-------- MATERIAL TO PROCESS
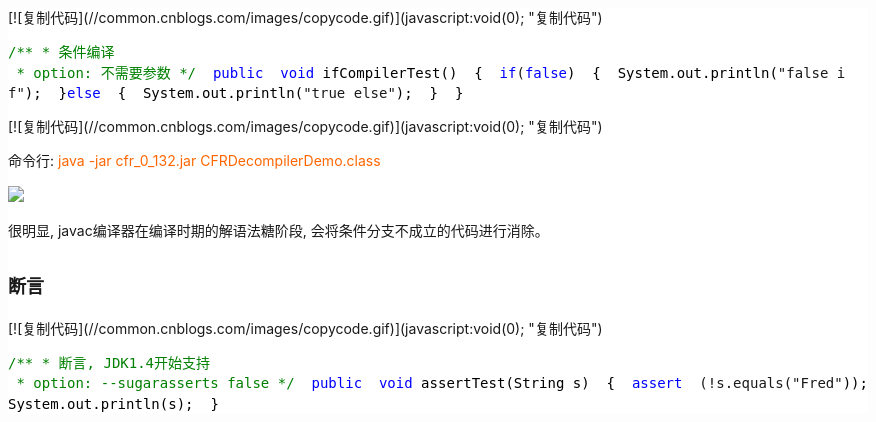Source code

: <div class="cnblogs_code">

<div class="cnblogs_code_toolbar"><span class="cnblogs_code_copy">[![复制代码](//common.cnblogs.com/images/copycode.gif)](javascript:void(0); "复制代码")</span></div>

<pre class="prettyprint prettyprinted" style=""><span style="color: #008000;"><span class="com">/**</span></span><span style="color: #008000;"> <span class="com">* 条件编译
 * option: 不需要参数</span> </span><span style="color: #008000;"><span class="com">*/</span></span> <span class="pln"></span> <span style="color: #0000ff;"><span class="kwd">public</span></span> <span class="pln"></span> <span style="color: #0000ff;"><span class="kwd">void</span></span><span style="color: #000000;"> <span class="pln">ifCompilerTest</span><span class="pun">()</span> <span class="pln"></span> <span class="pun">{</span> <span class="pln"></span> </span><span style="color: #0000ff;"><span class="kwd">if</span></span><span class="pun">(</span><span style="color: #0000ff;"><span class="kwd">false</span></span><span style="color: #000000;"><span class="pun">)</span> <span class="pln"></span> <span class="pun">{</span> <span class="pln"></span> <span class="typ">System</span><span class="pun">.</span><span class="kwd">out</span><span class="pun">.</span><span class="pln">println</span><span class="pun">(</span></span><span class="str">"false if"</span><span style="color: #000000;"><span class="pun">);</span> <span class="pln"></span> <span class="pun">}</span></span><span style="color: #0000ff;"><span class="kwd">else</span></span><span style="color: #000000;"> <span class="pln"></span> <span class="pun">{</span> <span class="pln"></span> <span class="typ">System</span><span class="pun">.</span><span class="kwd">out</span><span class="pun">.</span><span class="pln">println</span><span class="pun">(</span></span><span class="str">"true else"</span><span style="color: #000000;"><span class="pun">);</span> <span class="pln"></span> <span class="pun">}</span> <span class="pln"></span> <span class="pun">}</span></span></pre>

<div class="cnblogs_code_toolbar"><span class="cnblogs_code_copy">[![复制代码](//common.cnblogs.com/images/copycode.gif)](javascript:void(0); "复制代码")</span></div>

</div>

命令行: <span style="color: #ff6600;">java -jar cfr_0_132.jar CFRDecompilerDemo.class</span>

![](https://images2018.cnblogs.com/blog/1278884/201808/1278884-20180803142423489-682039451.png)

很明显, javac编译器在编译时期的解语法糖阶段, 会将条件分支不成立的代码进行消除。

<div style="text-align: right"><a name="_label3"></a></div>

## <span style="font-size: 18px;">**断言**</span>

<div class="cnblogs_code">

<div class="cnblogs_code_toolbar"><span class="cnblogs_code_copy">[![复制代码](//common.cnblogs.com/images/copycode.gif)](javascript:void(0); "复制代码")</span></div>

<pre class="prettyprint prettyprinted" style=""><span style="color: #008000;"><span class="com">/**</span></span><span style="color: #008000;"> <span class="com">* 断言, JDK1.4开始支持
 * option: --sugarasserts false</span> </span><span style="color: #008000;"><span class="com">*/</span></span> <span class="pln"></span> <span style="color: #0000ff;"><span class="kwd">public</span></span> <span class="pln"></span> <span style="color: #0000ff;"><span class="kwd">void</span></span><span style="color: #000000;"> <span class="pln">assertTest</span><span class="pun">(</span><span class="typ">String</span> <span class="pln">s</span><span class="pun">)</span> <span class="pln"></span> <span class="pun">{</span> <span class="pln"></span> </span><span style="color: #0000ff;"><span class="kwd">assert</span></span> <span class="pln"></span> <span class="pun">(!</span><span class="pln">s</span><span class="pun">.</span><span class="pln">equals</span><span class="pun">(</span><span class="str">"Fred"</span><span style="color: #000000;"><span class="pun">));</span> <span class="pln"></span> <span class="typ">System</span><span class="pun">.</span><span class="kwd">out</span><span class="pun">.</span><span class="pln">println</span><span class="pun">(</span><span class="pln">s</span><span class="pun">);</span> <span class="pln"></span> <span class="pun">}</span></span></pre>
----------------
-------- MATERIAL TO PROCESS
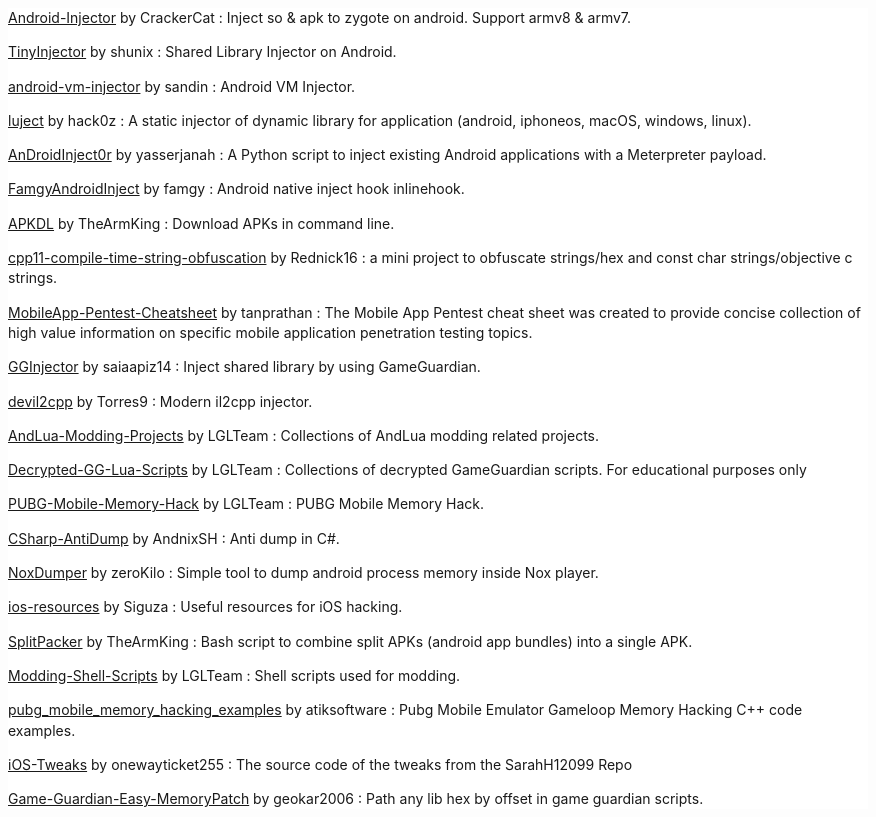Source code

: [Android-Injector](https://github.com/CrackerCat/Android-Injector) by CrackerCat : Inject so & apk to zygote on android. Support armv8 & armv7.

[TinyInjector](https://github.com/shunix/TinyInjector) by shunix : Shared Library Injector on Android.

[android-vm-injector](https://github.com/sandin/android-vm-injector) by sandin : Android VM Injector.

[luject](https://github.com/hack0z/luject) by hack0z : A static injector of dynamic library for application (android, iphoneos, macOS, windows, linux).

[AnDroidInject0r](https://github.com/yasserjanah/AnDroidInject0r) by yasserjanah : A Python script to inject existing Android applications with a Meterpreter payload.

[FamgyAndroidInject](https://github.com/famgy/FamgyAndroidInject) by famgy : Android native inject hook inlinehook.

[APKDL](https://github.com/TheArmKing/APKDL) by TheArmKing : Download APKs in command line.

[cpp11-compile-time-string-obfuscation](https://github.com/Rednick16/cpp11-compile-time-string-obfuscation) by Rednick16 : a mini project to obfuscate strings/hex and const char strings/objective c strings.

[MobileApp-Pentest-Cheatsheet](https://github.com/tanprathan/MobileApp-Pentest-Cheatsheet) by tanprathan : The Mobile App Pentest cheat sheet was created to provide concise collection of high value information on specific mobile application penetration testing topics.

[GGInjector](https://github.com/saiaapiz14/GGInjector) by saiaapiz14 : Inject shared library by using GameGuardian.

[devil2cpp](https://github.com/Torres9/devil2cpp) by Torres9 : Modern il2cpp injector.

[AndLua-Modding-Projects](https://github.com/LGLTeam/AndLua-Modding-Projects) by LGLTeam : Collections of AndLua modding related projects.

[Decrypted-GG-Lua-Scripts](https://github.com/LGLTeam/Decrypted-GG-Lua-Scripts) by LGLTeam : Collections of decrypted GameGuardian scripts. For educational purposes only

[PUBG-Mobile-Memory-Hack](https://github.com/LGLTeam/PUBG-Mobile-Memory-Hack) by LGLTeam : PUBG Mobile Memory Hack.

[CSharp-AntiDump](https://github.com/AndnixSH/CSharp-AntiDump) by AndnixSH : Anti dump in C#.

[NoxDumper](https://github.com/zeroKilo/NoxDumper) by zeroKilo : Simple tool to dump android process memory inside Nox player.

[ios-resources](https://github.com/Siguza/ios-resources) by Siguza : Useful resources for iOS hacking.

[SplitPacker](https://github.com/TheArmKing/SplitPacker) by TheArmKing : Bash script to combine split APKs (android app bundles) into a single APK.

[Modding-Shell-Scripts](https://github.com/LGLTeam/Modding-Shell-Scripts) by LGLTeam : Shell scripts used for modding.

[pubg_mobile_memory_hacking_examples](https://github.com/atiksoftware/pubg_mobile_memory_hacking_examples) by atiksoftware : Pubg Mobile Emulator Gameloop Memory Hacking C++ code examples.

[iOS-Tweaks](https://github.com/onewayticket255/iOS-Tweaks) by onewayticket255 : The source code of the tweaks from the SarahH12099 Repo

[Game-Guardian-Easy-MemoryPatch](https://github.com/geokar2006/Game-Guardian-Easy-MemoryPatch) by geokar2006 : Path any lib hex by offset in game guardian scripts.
----------------
Copy out each line of the data above, exactly, if it lies between the line holding "modding related projects." and the line holding "Mobile Memory Hack.", inclusive; copy no other line.

[AndLua-Modding-Projects](https://github.com/LGLTeam/AndLua-Modding-Projects) by LGLTeam : Collections of AndLua modding related projects.

[Decrypted-GG-Lua-Scripts](https://github.com/LGLTeam/Decrypted-GG-Lua-Scripts) by LGLTeam : Collections of decrypted GameGuardian scripts. For educational purposes only

[PUBG-Mobile-Memory-Hack](https://github.com/LGLTeam/PUBG-Mobile-Memory-Hack) by LGLTeam : PUBG Mobile Memory Hack.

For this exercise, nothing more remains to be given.